I might have hated the man, but I wasn’t a heartless jerk.
“Hey,” I said. “We’ll get Mobius back. Somehow. I’ve never known the people in this room to fail.”
Kiki gave me a puzzled look. “Thanks, Gail.” She unclipped her own badge and pushed it over. “This’ll get you in to talk to Brook.”
“I’ll be back in a few minutes,” I told Angélica and Guy, who sat flanking the still-crying Vicki. Tears as a rule didn’t make me uncomfortable—I’d seen enough supervillains break down into them over the years—but helplessness threatened to overwhelm me. “I’m going to go get some answers.”
Guy gave me a tiny smile. “Good luck.”
I stepped out into the corridor and closed the door on the sound of Vicki’s sob.
Up close, Brook didn’t look or smell that great. They hadn’t let her change out of her Chelsea gear, which was dirty and scuffed. The downsides of wearing white armor into battle, really. She glanced over when I came into the room, eyes flicking up and down once, and returned her gaze to an obviously enthralling invisible spot on the wall across from her.
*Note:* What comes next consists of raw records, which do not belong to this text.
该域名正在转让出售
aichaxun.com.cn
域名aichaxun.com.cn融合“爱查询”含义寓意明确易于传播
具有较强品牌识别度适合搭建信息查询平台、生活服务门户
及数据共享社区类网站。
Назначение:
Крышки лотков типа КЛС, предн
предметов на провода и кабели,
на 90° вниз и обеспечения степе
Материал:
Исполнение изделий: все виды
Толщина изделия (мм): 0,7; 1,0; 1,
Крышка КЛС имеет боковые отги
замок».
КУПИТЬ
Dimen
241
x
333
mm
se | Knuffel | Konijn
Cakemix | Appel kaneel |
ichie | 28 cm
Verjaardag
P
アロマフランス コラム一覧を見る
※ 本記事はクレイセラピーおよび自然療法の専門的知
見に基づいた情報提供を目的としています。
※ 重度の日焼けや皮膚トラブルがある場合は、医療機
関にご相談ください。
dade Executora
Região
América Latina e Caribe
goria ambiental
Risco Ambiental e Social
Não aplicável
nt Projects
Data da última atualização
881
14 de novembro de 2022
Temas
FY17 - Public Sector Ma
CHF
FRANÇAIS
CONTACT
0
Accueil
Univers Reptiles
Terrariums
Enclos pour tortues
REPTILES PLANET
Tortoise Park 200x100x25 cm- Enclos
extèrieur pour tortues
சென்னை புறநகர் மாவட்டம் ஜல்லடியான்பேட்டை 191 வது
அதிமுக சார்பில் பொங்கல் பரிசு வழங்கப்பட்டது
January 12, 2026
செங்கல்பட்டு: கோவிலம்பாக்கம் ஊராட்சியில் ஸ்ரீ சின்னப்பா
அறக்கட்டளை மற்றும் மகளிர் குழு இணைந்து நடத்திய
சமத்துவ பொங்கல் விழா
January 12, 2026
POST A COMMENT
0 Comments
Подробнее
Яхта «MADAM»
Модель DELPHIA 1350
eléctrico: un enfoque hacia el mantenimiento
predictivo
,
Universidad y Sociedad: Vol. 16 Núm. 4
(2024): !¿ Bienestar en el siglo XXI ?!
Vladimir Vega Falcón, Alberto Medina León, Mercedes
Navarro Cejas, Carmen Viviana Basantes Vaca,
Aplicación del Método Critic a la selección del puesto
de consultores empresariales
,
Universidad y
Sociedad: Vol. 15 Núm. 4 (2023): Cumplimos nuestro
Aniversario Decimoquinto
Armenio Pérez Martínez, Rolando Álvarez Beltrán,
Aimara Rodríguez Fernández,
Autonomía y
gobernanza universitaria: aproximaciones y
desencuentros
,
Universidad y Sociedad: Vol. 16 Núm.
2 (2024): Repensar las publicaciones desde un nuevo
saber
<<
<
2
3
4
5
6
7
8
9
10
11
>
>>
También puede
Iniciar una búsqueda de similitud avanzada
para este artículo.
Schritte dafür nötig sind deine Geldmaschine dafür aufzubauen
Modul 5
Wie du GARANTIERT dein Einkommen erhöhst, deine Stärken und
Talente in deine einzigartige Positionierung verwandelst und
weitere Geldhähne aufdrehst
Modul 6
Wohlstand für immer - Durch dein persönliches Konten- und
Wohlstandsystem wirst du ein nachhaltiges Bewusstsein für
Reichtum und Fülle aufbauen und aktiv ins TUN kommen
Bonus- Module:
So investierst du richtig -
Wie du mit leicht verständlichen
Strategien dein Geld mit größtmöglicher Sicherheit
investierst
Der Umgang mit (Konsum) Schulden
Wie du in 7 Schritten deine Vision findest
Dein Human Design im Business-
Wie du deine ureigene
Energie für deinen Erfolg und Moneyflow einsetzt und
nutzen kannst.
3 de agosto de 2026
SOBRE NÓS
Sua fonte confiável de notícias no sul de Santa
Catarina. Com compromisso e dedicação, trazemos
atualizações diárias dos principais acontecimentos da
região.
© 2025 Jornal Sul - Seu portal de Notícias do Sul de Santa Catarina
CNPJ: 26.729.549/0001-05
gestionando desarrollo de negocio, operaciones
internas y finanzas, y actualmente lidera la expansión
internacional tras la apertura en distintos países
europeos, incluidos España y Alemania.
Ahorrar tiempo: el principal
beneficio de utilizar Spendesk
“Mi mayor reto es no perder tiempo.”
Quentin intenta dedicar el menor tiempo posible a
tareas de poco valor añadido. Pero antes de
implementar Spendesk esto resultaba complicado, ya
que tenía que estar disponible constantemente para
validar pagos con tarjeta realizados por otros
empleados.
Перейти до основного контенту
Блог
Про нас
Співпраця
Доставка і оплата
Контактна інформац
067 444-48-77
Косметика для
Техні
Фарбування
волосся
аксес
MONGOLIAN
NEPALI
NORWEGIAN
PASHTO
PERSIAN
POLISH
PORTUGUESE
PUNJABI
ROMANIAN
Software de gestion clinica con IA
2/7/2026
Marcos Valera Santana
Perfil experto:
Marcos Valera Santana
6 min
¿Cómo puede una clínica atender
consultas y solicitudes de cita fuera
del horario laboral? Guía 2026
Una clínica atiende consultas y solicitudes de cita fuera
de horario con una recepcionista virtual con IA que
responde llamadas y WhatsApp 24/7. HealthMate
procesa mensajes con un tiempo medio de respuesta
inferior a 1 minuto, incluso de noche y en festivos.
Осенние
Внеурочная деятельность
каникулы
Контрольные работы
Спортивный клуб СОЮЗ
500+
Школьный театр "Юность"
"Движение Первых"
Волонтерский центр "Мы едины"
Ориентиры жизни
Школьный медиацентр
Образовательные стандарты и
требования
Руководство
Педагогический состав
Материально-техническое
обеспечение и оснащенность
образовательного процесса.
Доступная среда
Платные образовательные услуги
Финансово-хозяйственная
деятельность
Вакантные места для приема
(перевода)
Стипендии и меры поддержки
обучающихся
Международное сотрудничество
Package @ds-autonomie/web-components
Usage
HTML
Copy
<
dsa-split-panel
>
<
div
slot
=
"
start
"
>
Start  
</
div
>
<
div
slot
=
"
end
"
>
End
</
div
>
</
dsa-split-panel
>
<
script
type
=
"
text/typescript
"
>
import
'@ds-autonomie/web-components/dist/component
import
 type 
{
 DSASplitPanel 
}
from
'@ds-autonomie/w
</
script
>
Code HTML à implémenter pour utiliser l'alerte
Her mask remained clutched in her fists.
I leaned against the wall by the door, but I didn’t relax. “You look like hell.”
“You know what I missed these past few months? Your insightful commentary. Of course I look like hell. They won’t even let me have a shower and I haven’t slept in three days.”
It wasn’t hard to guess the source of her exhaustion. I’d had a hard time sleeping when I’d left Detmer myself.